According to Phylum, a software supply chain security company, these packages attempt to "gain SSH access to the victim's machine by writing the attacker's SSH public key in the root user's authorized_keys file." The company's analysis, published last week, outlines how these packages aim to exploit systems.
The packages that are part of this campaign mimic legitimate ethers packages and include the following:
- ethers-mew (62 downloads)
- ethers-web3 (110 downloads)
- ethers-6 (56 downloads)
- ethers-eth (58 downloads)
- ethers-aaa (781 downloads)
- ethers-audit (69 downloads)
- ethers-test (336 downloads)
The attackers behind these packages, mostly published by users with names like "crstianokavic" and "timyorks," seem to have tested them with minor changes. Of these, ethers-mew appears to be the most complete and potentially dangerous.
This isn't the first time that rogue packages with similar malicious behavior have been found in the npm registry. In August 2023, Phylum identified a package called ethereum-cryptographyy, which was a typosquat of a popular cryptocurrency library. That package exfiltrated users' private keys to a server in China by sneaking in a malicious dependency.
Ethereum Wallets with SSH Backdoor
This latest attack uses a different approach, embedding the malicious code directly into the package, enabling attackers to steal Ethereum private keys and send them to the domain "ether-sign[.]com," which they control.
What makes this attack particularly sneaky is that the malicious package requires the developer to actually use it in their code – for example, by creating a new Wallet instance with the imported package. This is unlike other malware campaigns where just installing the package would trigger malicious activity.

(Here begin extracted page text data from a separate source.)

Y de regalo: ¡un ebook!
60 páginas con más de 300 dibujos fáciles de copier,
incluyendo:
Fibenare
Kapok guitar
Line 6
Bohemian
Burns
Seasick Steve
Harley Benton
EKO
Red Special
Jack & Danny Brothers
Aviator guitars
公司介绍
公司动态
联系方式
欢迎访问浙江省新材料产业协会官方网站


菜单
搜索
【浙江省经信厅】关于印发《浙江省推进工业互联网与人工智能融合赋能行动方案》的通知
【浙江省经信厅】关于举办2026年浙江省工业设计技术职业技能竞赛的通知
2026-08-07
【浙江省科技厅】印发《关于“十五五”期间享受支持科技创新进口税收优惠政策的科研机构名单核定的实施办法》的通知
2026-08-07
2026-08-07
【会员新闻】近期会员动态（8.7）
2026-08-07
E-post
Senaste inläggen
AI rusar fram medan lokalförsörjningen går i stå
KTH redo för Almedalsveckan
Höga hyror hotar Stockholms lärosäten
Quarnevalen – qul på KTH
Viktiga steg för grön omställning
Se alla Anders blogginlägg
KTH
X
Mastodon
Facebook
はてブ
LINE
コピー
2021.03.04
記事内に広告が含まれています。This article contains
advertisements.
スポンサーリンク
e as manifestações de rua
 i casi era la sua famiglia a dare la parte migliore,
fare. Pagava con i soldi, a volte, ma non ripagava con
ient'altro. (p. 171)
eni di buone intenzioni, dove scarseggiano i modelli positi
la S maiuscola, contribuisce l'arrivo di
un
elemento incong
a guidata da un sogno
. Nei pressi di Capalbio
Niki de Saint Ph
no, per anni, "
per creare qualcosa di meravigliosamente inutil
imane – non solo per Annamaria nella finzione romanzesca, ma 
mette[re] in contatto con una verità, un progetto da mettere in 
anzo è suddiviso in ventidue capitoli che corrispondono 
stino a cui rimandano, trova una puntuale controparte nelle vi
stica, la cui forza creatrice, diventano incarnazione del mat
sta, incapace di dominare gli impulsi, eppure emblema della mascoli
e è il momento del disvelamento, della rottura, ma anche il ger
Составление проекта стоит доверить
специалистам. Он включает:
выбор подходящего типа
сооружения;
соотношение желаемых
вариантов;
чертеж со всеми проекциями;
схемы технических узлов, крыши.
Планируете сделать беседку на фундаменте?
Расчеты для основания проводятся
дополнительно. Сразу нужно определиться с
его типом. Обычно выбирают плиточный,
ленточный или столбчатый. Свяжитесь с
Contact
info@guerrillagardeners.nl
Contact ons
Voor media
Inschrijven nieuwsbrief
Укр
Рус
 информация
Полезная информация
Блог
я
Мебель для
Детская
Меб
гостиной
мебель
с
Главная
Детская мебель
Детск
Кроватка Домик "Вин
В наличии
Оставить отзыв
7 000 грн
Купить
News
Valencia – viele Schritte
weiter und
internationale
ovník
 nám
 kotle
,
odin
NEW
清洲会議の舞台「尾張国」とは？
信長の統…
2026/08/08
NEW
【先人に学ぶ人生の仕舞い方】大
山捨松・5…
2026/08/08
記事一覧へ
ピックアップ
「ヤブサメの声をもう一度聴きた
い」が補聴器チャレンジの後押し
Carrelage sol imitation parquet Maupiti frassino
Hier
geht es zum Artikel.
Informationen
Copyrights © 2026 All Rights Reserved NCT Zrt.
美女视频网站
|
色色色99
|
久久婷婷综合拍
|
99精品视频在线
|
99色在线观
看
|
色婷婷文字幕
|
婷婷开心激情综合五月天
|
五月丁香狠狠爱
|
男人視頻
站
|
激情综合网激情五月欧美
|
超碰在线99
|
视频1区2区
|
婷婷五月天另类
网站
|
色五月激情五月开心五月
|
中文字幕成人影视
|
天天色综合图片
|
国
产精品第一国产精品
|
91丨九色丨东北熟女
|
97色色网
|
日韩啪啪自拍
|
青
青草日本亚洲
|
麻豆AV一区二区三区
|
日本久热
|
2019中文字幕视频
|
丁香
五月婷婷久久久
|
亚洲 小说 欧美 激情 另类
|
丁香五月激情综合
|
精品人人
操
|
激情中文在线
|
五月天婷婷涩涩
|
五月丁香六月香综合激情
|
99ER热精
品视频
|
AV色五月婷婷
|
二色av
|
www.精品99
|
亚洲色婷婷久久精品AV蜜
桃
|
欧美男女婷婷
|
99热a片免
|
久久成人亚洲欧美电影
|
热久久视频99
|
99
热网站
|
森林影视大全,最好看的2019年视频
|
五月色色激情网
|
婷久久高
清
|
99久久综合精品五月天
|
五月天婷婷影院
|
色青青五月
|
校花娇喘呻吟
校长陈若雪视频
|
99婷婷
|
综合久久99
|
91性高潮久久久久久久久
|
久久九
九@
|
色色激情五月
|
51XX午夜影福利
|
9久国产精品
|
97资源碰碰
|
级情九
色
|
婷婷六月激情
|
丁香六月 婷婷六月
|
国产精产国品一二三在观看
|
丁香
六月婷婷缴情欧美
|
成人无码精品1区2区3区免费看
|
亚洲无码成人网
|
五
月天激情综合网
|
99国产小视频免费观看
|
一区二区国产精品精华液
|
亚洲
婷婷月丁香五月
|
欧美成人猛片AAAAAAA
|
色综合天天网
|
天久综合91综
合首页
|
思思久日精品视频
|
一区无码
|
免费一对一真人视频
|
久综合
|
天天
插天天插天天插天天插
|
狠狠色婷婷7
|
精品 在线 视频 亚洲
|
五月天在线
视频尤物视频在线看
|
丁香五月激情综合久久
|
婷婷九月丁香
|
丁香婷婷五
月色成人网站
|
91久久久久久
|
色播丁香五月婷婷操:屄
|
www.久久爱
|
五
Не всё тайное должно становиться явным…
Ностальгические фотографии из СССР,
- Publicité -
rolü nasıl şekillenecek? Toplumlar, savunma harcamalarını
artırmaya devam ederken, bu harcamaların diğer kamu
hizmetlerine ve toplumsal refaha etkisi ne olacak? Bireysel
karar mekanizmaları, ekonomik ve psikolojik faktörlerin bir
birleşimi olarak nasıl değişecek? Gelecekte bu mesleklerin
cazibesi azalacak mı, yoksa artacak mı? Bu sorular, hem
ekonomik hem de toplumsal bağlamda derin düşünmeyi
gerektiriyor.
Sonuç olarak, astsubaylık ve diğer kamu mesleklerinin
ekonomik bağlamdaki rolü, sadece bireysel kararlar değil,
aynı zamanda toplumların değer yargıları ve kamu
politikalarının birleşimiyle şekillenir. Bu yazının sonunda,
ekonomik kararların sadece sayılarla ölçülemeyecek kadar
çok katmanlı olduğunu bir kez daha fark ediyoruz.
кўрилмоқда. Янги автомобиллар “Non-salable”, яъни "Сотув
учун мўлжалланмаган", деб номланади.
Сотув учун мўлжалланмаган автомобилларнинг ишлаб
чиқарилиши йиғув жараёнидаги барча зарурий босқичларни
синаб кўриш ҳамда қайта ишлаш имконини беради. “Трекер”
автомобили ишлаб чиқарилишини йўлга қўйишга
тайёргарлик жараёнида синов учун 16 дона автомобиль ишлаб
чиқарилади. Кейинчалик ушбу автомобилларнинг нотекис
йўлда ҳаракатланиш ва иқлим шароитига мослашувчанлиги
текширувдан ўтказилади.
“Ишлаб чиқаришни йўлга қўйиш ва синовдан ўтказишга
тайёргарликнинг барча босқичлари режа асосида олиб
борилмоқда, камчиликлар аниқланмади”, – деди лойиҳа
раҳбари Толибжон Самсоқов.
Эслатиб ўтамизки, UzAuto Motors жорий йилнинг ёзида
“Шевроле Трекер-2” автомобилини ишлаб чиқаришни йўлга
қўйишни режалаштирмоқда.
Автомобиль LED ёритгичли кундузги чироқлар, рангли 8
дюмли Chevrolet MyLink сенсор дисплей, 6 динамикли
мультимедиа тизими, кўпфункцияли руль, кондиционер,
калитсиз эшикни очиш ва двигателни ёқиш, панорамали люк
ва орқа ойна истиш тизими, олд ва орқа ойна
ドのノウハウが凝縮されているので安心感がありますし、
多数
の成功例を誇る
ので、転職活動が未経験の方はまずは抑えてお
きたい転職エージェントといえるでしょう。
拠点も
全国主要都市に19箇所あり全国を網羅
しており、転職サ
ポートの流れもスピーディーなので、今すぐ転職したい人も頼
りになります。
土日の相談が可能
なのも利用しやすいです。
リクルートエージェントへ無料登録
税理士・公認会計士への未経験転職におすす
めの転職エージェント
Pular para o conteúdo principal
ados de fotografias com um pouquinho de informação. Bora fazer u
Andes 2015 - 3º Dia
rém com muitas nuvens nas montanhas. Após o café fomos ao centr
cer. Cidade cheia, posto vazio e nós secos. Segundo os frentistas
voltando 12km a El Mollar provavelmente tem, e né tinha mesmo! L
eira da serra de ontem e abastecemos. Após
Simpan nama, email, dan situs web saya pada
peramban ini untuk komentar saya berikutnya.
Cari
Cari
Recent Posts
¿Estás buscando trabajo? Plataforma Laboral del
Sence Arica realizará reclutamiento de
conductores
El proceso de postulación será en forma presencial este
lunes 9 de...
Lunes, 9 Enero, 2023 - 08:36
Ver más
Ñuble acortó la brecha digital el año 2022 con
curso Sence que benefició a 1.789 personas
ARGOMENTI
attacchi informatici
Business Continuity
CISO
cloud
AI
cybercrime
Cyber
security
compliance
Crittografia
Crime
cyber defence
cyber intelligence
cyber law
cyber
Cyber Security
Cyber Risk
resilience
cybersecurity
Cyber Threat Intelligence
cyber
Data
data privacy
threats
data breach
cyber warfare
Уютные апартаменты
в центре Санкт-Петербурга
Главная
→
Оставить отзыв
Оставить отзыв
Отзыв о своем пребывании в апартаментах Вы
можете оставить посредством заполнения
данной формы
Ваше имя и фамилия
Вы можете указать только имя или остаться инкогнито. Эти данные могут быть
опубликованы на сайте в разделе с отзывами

Moreover, the ethers-mew package has additional functionality that modifies the "/root/.ssh/authorized_keys" file. By doing so, it adds an SSH key owned by the attacker, allowing persistent remote access to the compromised system.
Phylum notes that "all of these packages, along with the authors' accounts, were only up for a very short period of time, apparently removed and deleted by the authors themselves."